Provided information Block Start
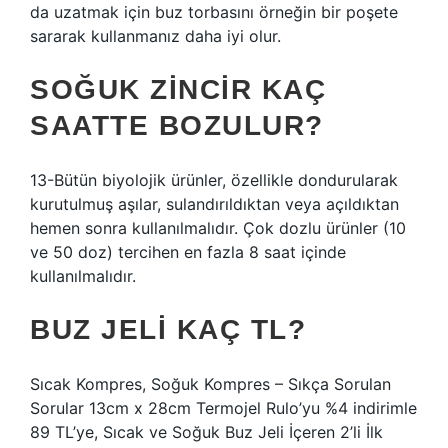
da uzatmak için buz torbasını örneğin bir poşete
sararak kullanmanız daha iyi olur.
SOĞUK ZINCIR KAÇ
SAATTE BOZULUR?
13-Bütün biyolojik ürünler, özellikle dondurularak
kurutulmuş aşılar, sulandırıldıktan veya açıldıktan
hemen sonra kullanılmalıdır. Çok dozlu ürünler (10
ve 50 doz) tercihen en fazla 8 saat içinde
kullanılmalıdır.
BUZ JELI KAÇ TL?
Sıcak Kompres, Soğuk Kompres – Sıkça Sorulan
Sorular 13cm x 28cm Termojel Rulo’yu %4 indirimle
89 TL’ye, Sıcak ve Soğuk Buz Jeli İçeren 2’li İlk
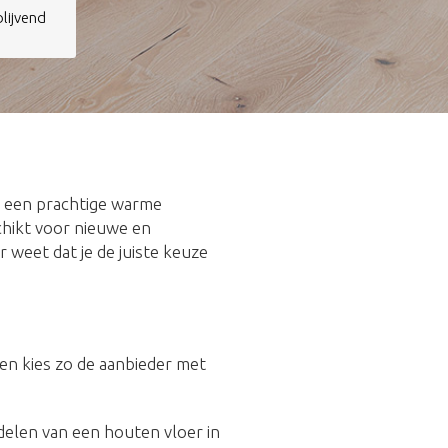
jblijvend
t een prachtige warme
schikt voor nieuwe en
r weet dat je de juiste keuze
n en kies zo de aanbieder met
rdelen van een houten vloer in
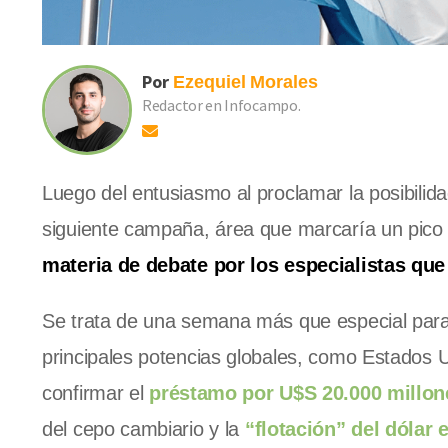
Por
Ezequiel
Morales
Redactor en Infocampo.
Luego del entusiasmo al proclamar la posibili
siguiente campaña, área que marcaría un pico e
materia de debate por los especialistas que
Se trata de una semana más que especial para 
principales potencias globales, como Estados U
confirmar el
préstamo por U$S 20.000 millone
del cepo cambiario y la
“flotación” del dólar 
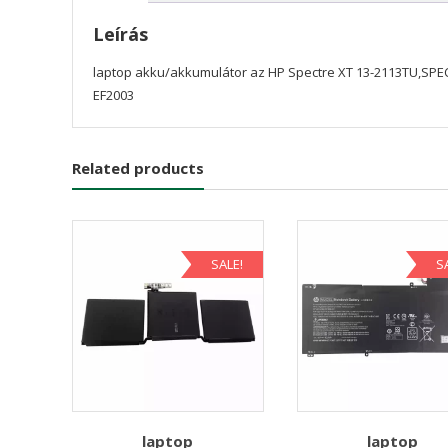
Leírás
laptop akku/akkumulátor az HP Spectre XT 13-2113TU,SPEC
EF2003
Related products
SALE!
S
laptop
laptop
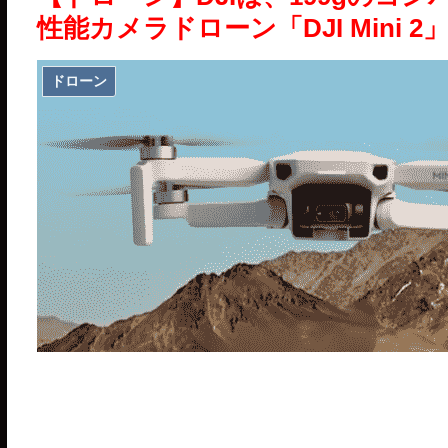
性能カメラドローン「DJI Mini
ドローン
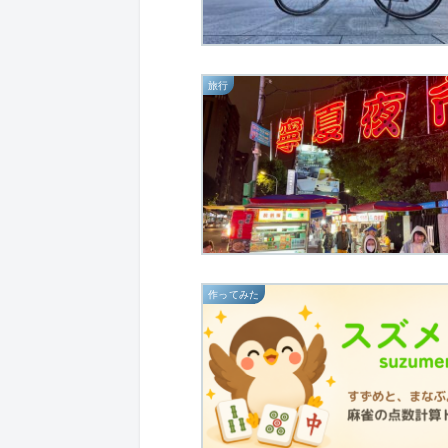
旅行
作ってみた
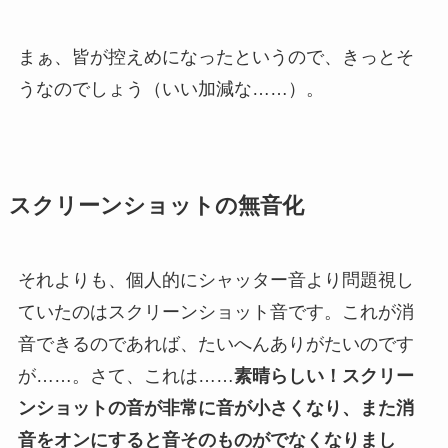
まぁ、皆が控えめになったというので、きっとそ
うなのでしょう（いい加減な……）。
スクリーンショットの無音化
それよりも、個人的にシャッター音より問題視し
ていたのはスクリーンショット音です。これが消
音できるのであれば、たいへんありがたいのです
が……。さて、これは……
素晴らしい！スクリー
ンショットの音が非常に音が小さくなり、また消
音をオンにすると音そのものがでなくなりまし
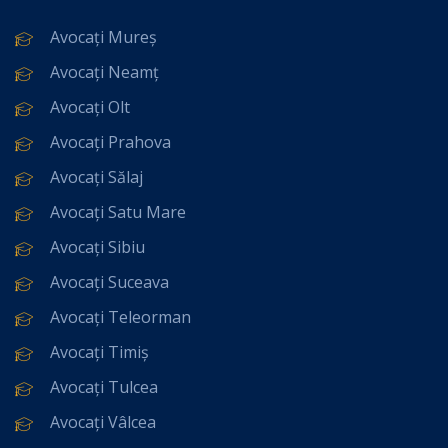
Avocați Mureș
Avocați Neamț
Avocați Olt
Avocați Prahova
Avocați Sălaj
Avocați Satu Mare
Avocați Sibiu
Avocați Suceava
Avocați Teleorman
Avocați Timiș
Avocați Tulcea
Avocați Vâlcea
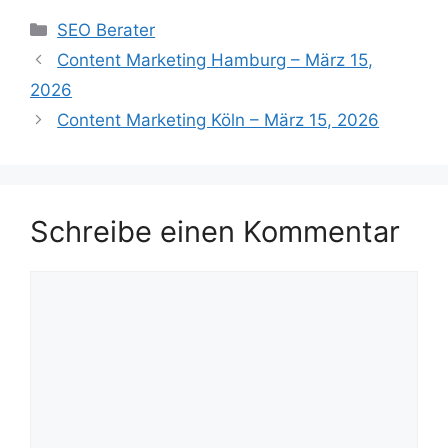
Kategorien
SEO Berater
Content Marketing Hamburg – März 15,
2026
Content Marketing Köln – März 15, 2026
Schreibe einen Kommentar
Kommentar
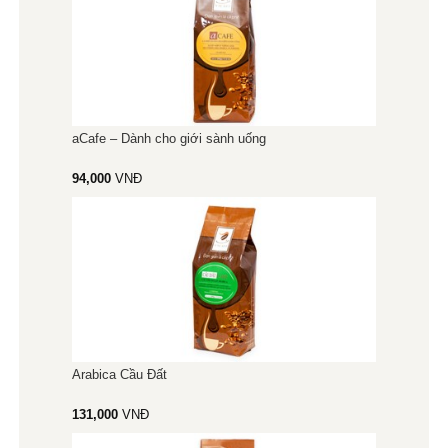
aCafe – Dành cho giới sành uống
94,000
VNĐ
Arabica Cầu Đất
131,000
VNĐ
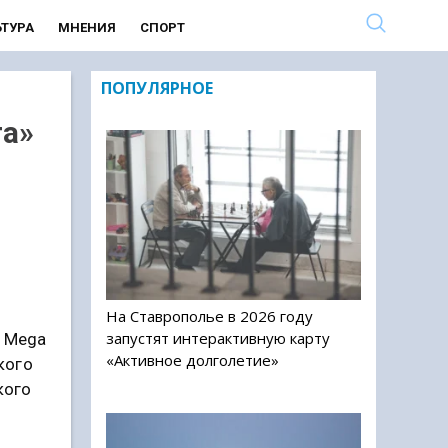
ЬТУРА
МНЕНИЯ
СПОРТ
ПОПУЛЯРНОЕ
га»
На Ставрополье в 2026 году
запустят интерактивную карту
з Mega
«Активное долголетие»
кого
кого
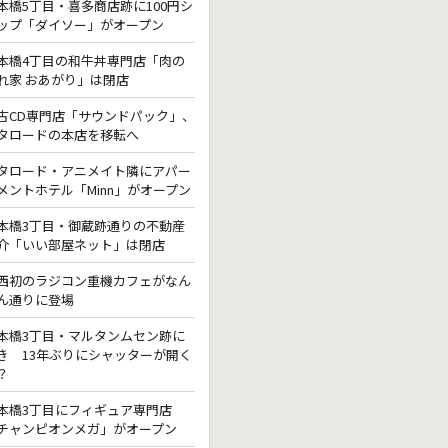
本橋5丁目・喜多商店跡に100円シ
ップ「ダイソー」がオープン
本橋4丁目の和牛丼専門店「肉の
れ家 おあがり」は閉店
古CD専門店「サウンドパック」、
タロードの本店を移転へ
タロード・アニメイト隣にアパー
メントホテル「Minn」がオープン
本橋3丁目・御蔵跡通りの不動産
介「いい部屋ネット」は閉店
西初のラジコン重機カフェがなん
ん通りに登場
本橋3丁目・マルタンムセン跡に
き 13年ぶりにシャッターが開く
？
本橋3丁目にフィギュア専門店
チャンピオンメガ」がオープン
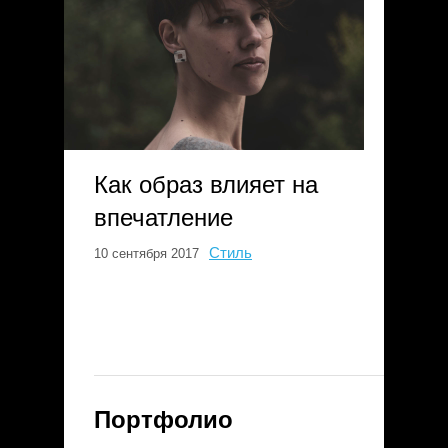
Как образ влияет на
впечатление
Стиль
10 сентября 2017
Портфолио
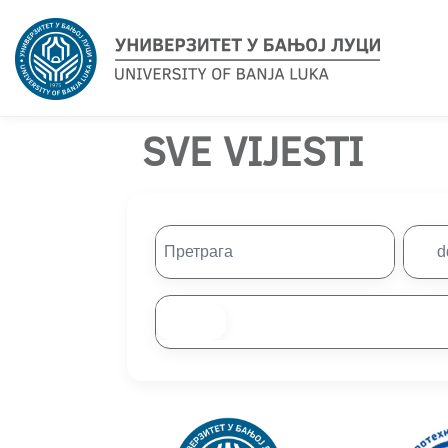
SVE VIJESTI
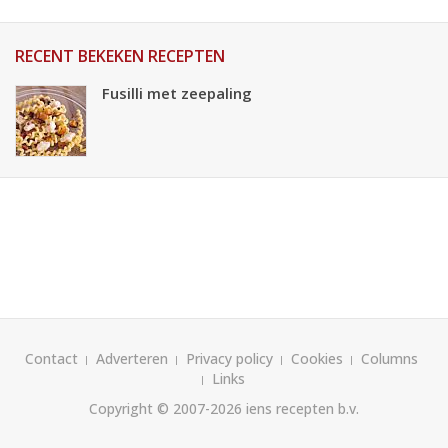
RECENT BEKEKEN RECEPTEN
Fusilli met zeepaling
Contact
Adverteren
Privacy policy
Cookies
Columns
Links
Copyright © 2007-2026
iens recepten b.v.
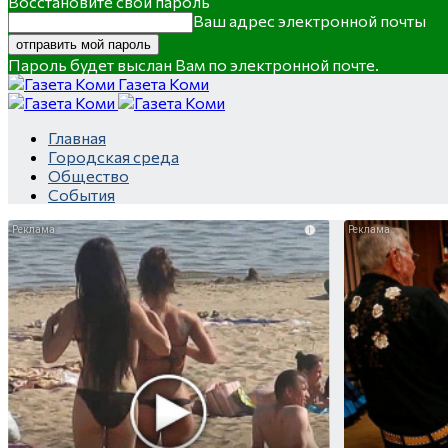
Восстановите свой пароль
Ваш адрес электронной почты
Пароль будет выслан Вам по электронной почте.
Газета Коми
Главная
Городская среда
Общество
События
i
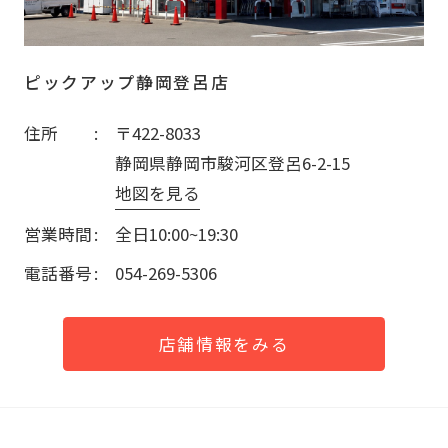
ピックアップ静岡登呂店
住所
〒422-8033
静岡県静岡市駿河区登呂6-2-15
地図を見る
営業時間
全日10:00~19:30
電話番号
054-269-5306
店舗情報をみる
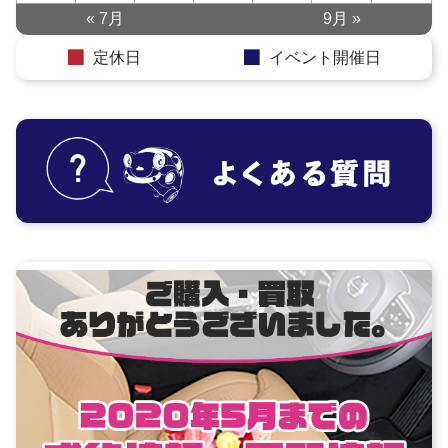
« 7月
9月 »
定休日
イベント開催日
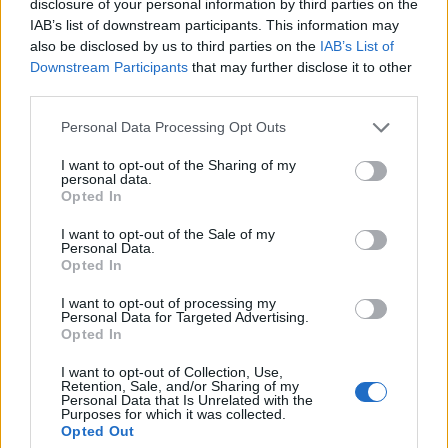
disclosure of your personal information by third parties on the
miszerint csúszhat a videojáték konzolok európai
IAB’s list of downstream participants. This information may
bevezetése.
also be disclosed by us to third parties on the
IAB’s List of
Downstream Participants
that may further disclose it to other
A Nikkei 225 1.67%-ot esett, egy hetes mélyponton, 16,012
third parties.
ponton zárva, míg a TOPIX index 1.8%-os hanyatlást
Personal Data Processing Opt Outs
követően 1,613 ponton zárt. Az elektronikus eszközöket
gyártó Kyocera és a robotokat készítő Fanuc részvények
I want to opt-out of the Sharing of my
personal data.
egyaránt lefelé vették az irányt arbitrázsügynököknek
Opted In
köszönhetően. A Sony papírjai 2.2%-ot esett, miután
bejelentette, hogy az európai és egyéb...
I want to opt-out of the Sale of my
Personal Data.
Opted In
KEDVES OLVASÓNK!
I want to opt-out of processing my
Personal Data for Targeted Advertising.
A keresett cikk a portfolio.hu hírarchívumához
Opted In
tartozik, melynek olvasása előfizetéses
I want to opt-out of Collection, Use,
regisztrációhoz kötött.
Retention, Sale, and/or Sharing of my
Personal Data that Is Unrelated with the
Purposes for which it was collected.
Az előfizetés a következőket tartalmazza:
Opted Out
Portfolio.hu teljes cikkarchívum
Provided information Block End
> Work instructions
Working from the entries above, please transcribe only the lines from the line with "Avocați Neamț" through the line with "Как образ влияет на", exactly, with both end lines and without pictures.

> Response area
Avocați Neamț
Avocați Olt
Avocați Prahova
Avocați Sălaj
Avocați Satu Mare
Avocați Sibiu
Avocați Suceava
Avocați Teleorman
Avocați Timiș
Avocați Tulcea
Avocați Vâlcea
Kategorien
SEO Berater
Content Marketing Hamburg – März 15,
2026
Content Marketing Köln – März 15, 2026
Schreibe einen Kommentar
Kommentar
aCafe – Dành cho giới sành uống
94,000
VNĐ
Arabica Cầu Đất
131,000
VNĐ
ЬТУРА
МНЕНИЯ
СПОРТ
ПОПУЛЯРНОЕ
га»
На Ставрополье в 2026 году
запустят интерактивную карту
з Mega
«Активное долголетие»
кого
кого
本橋5丁目・喜多商店跡に100円シ
ップ「ダイソー」がオープン
本橋4丁目の和牛丼専門店「肉の
れ家 おあがり」は閉店
古CD専門店「サウンドパック」、
タロードの本店を移転へ
タロード・アニメイト隣にアパー
メントホテル「Minn」がオープン
本橋3丁目・御蔵跡通りの不動産
介「いい部屋ネット」は閉店
西初のラジコン重機カフェがなん
ん通りに登場
本橋3丁目・マルタンムセン跡に
き 13年ぶりにシャッターが開く
？
本橋3丁目にフィギュア専門店
チャンピオンメガ」がオープン
Как образ влияет на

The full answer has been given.